Abandoning the speed bump tactics currently in use by the Iraqi forces.
Via Daily Mail
The U.S. military has decided against rebuilding the entire Iraqi army and will instead focus on training a handful of brigades to take on Islamic radicals, initiating a shift in the Pentagon’s decade-long approach to the handling the country.
‘The idea is, at least in the first instance, to try and build a kind of leaner, meaner Iraqi army,’ a senior U.S. official told the Washington Post.
Officials who spoke to the Post on the condition of anonymity said the military plans to create nine new Iraqi army brigades of up to 45,000 light-infantry soldiers over the course of the next two months and team them with other Kurdish and Shiite fighters.

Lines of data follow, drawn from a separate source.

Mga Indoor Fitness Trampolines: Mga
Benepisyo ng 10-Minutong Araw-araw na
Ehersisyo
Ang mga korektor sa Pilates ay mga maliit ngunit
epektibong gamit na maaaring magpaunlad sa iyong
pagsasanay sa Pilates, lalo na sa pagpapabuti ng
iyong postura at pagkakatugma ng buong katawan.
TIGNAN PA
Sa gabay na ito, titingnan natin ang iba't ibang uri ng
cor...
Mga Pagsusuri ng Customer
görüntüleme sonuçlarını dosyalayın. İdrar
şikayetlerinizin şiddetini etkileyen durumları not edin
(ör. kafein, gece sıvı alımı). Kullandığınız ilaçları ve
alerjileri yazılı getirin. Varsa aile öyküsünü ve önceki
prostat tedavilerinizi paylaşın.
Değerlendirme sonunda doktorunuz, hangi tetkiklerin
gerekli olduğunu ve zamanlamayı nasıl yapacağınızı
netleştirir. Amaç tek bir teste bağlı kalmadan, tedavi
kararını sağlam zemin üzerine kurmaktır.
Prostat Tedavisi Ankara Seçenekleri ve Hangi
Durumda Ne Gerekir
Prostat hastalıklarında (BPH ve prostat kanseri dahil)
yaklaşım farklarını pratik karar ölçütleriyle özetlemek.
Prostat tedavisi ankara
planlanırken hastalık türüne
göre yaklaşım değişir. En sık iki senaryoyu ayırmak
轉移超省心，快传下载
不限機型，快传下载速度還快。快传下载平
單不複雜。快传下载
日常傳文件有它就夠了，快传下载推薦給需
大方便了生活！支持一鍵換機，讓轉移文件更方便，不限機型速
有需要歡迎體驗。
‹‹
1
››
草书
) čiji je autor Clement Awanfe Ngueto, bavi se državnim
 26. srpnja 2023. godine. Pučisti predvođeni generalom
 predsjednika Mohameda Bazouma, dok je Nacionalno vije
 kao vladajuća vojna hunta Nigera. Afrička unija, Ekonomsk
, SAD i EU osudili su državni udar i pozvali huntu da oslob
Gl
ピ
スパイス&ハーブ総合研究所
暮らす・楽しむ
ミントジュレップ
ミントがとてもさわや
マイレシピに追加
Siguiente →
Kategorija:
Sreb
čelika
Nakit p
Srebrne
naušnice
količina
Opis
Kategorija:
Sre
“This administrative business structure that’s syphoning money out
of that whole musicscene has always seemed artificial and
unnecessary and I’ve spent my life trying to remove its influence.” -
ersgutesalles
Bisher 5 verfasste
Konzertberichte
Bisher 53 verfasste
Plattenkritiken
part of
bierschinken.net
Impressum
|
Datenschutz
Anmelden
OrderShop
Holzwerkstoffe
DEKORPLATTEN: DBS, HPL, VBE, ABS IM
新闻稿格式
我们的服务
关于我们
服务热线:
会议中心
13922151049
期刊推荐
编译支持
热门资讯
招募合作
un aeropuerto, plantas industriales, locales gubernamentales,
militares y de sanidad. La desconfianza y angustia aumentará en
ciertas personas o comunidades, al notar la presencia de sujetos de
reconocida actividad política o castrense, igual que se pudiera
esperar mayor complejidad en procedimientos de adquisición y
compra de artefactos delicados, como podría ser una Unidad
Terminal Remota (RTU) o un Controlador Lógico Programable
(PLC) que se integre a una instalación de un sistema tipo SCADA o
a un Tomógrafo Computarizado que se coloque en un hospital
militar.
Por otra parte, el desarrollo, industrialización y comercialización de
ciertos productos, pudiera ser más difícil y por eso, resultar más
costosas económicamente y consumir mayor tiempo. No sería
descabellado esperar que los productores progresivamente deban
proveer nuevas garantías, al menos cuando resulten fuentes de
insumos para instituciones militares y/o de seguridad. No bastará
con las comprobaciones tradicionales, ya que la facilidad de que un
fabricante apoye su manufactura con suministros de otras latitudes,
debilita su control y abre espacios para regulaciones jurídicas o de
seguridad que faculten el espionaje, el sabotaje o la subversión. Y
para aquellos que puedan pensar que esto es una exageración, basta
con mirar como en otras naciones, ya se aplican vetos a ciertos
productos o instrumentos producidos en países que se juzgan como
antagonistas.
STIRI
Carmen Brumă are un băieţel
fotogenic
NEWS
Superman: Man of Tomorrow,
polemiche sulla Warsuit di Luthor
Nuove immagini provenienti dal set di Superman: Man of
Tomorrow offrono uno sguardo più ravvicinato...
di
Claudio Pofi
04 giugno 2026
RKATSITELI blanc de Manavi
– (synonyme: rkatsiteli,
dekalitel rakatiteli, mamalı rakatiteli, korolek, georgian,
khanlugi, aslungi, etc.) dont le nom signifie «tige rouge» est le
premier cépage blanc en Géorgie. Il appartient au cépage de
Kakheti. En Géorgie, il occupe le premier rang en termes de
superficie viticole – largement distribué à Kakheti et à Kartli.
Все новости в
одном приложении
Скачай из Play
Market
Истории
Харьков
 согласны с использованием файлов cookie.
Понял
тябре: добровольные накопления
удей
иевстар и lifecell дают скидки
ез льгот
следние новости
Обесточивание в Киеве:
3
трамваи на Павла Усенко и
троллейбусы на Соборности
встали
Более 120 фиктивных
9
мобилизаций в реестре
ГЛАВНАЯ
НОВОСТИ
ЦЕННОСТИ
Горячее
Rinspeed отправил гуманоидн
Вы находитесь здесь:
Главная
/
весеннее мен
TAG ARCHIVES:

At the height of the U.S. occupation of the country, Iraq boasted 400,000 combat forces. But the number of able troops had dwindled down to roughly half that by last summer, the Post said.
In September Gen. Martin Dempsey, Chairman of the Joint Chiefs of Staff, told reporters that U.S. military assessors had discovered that 24 of the Iraqi army’s existing 50 brigades were not fit to fight because of their sectarian differences.
The remaining 26 brigades didn’t have the right training and equipment, Dempsey admitted, making it impossible for the nation to properly defend itself against ISIS.
The Washington Post said Thursday that an updated count conducted by Michael Knights, a fellow with the Washington Institute for Near East Policy, now puts the number of active brigades at just 36.
In any case, the country isn’t currently equipped to launch an offensive against ISIS that would allow it to retake its largest city, Mosul. That sort of a mission would require roughly 80,000 soldiers, Dempsey has said.
In September he suggested that a time may come when U.S. ground forces would be needed to supplement Iraqi forces if they underwent a major incursion to retake Mosul but has made it clear he’s made no such recommendation to the president.